*Excerpt provided:*
╔══

Some of the organic ligand transition metal complexes can serve as potent α-glucosidase inhibitors: in-vitro, kinetics and in-silico studies

Abstract

Inhibition potential of synthesized bi-ligand metal complexes of 4-aminoantipyrine Schiff bases (3–14) and mixed-ligand metal complexes of cysteine-moxifloxacin (15–24) were analyzed for their inhibition potential against α-glucosidase and the type of inhibition was assessed by their kinetics and molecular docking studies. The Hg metal complex of cysteine-moxifloxacin (17) showed promising inhibition. Furthermore, the Ag (14), Hg (6) and Cu (4) metal complexes of Schiff base ligand of 4-aminoantipyrine also presented high activity potential. The IC 50 values of these compounds are 2.36 ± 0.14 μM, 48.8 ± 2.20 μM, 189 ± 17.00 μM and 264 ± 10.00 μM, respectively, as compared to standard drug acarbose with IC50 value of 378.2 ± 0.12 μM. Kinetic studies of compounds (17 and 14) from both series of metal complexes indicated that they are noncompetitive inhibitors of α-glucosidase. Molecular docking studies showed that these compounds accommodate well in the active site of α-glucosidase.

╚══

*Records shown:*
╔══

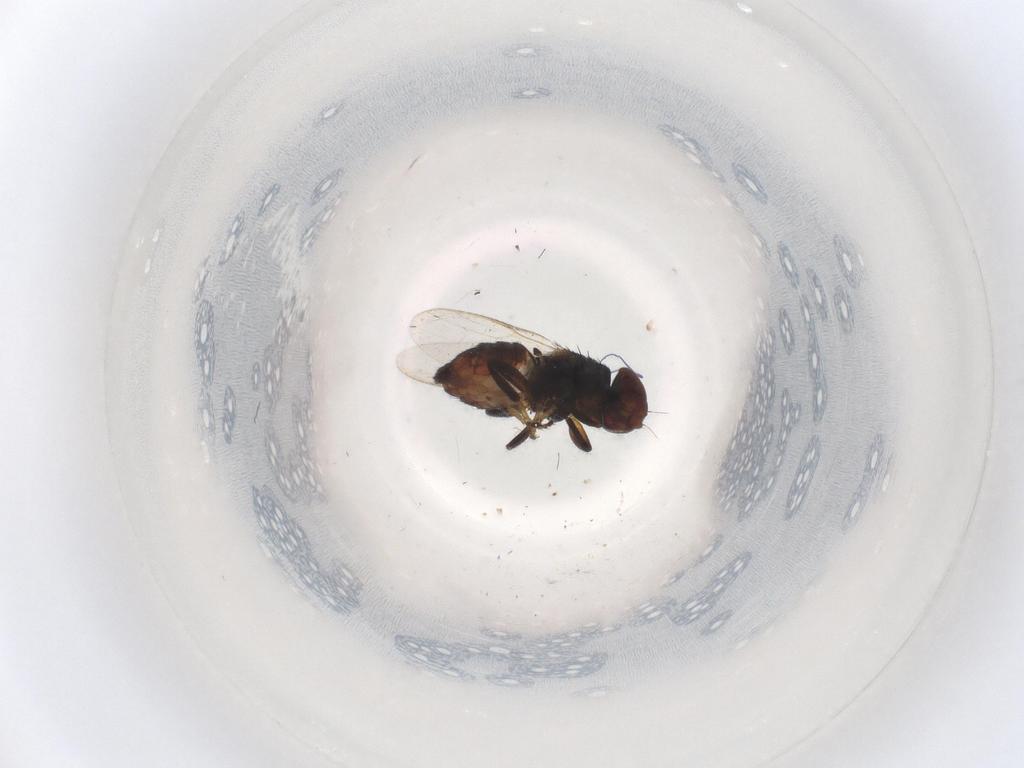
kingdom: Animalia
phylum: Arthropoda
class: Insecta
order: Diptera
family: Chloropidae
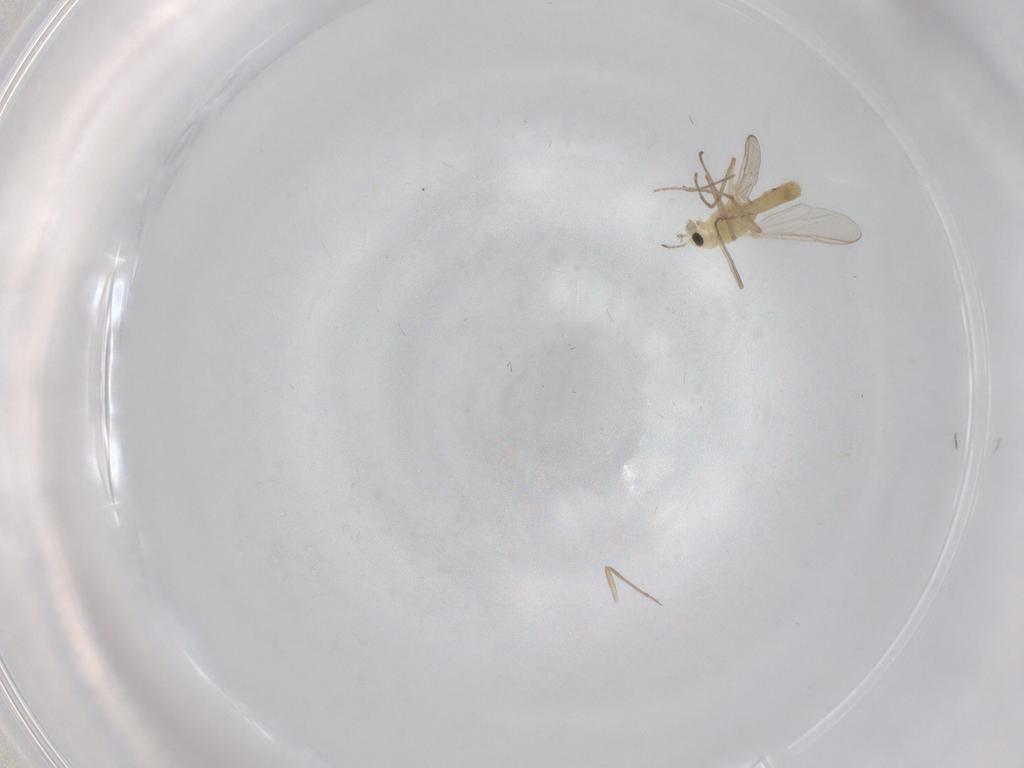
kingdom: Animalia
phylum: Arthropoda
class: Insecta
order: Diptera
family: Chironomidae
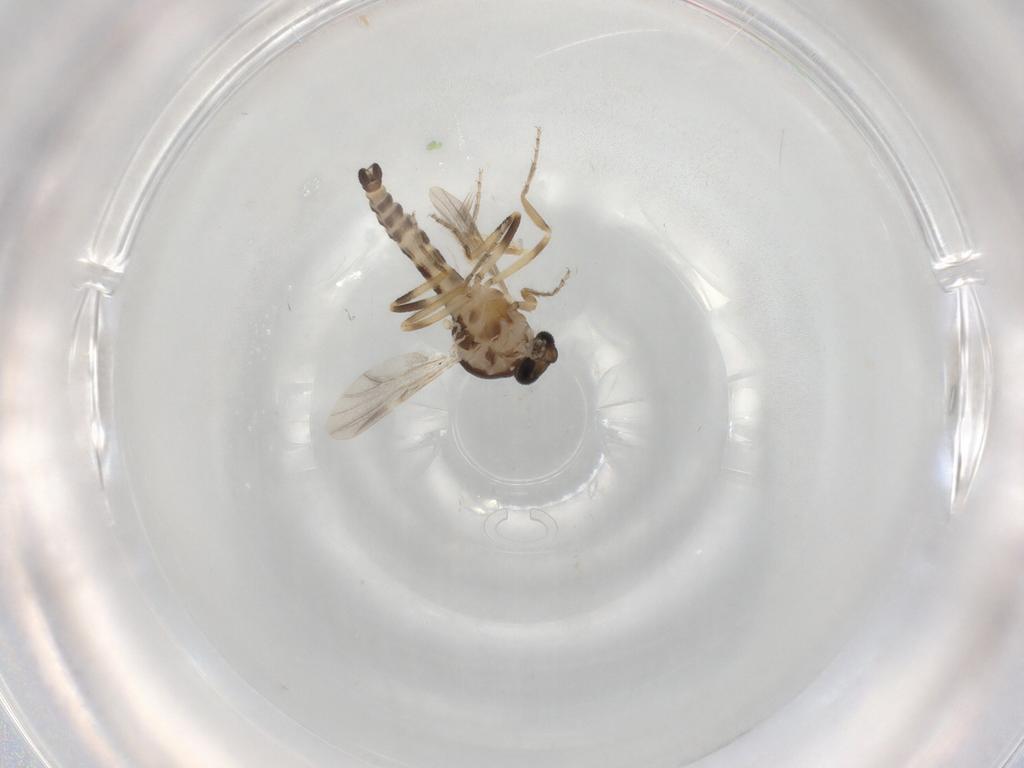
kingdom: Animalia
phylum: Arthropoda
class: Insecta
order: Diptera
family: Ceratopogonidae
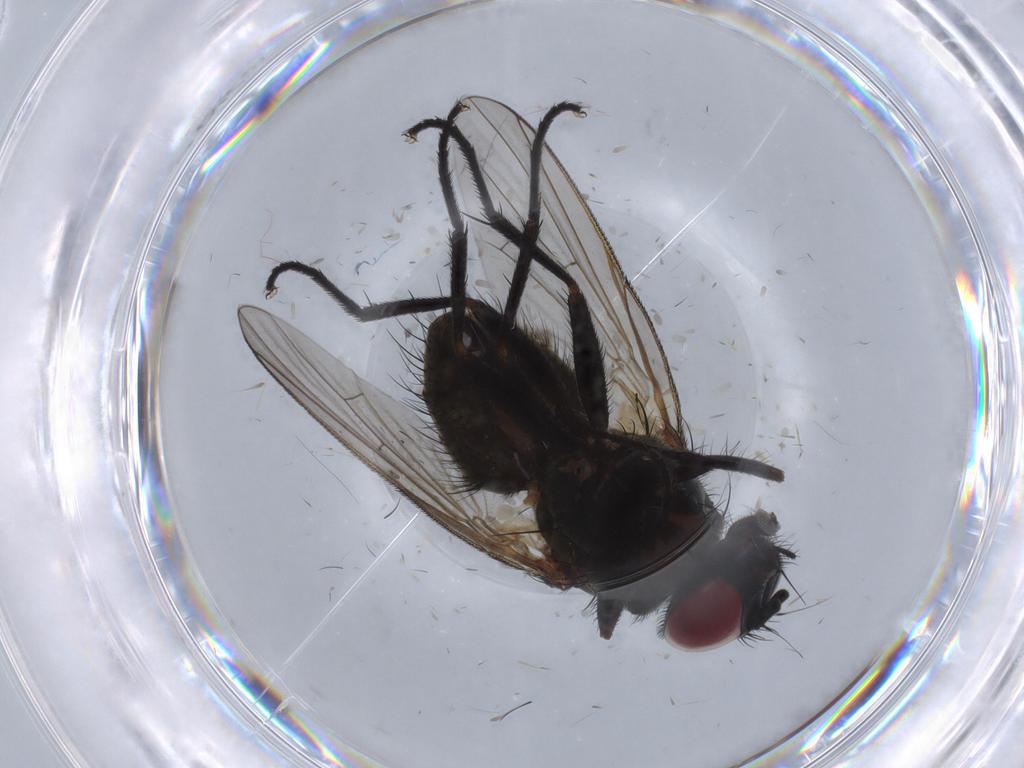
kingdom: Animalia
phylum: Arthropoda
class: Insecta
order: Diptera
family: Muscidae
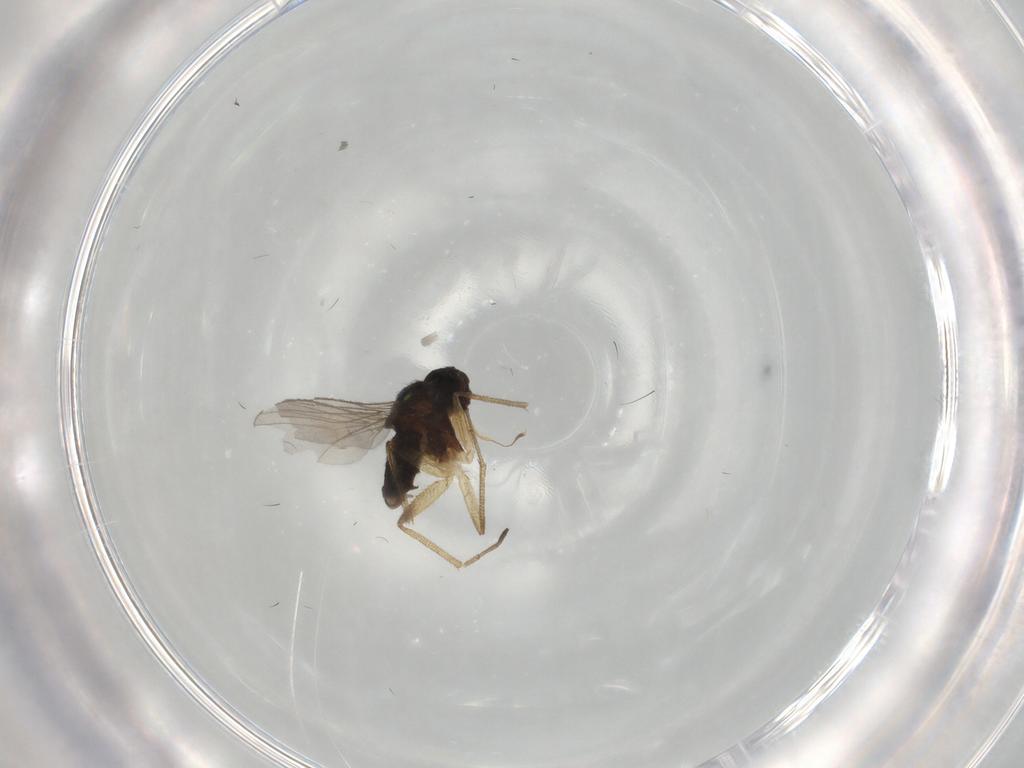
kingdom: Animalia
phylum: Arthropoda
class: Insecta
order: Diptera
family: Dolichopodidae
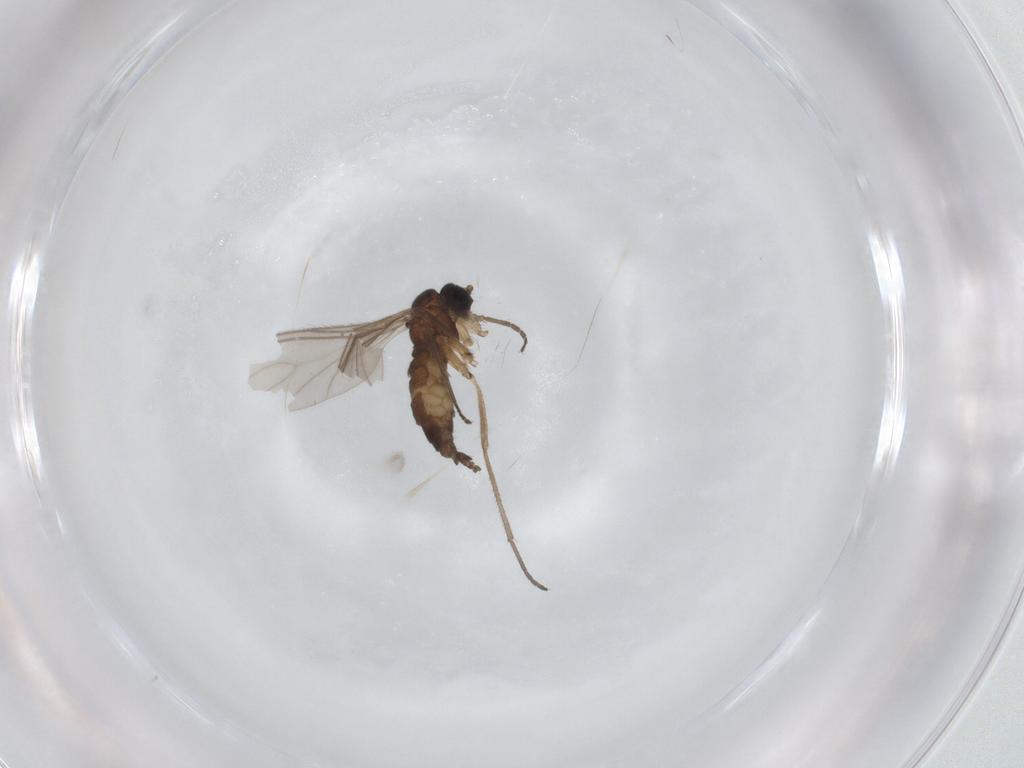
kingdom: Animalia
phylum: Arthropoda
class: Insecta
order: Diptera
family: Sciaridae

╚══

*Required work:*
A: According to the abstract, what IC50 value is reported for the standard drug acarbose?
B: In one to three sentences, state the basis given in the abstract for classifying compounds 17 and 14 as noncompetitive inhibitors of α-glucosidase.

*Results in order:*
A: 378.2 ± 0.12 μM

B: Compounds 17 and 14 are classified as noncompetitive inhibitors because kinetic studies of these two compounds, one from each series of metal complexes, indicated that type of inhibition.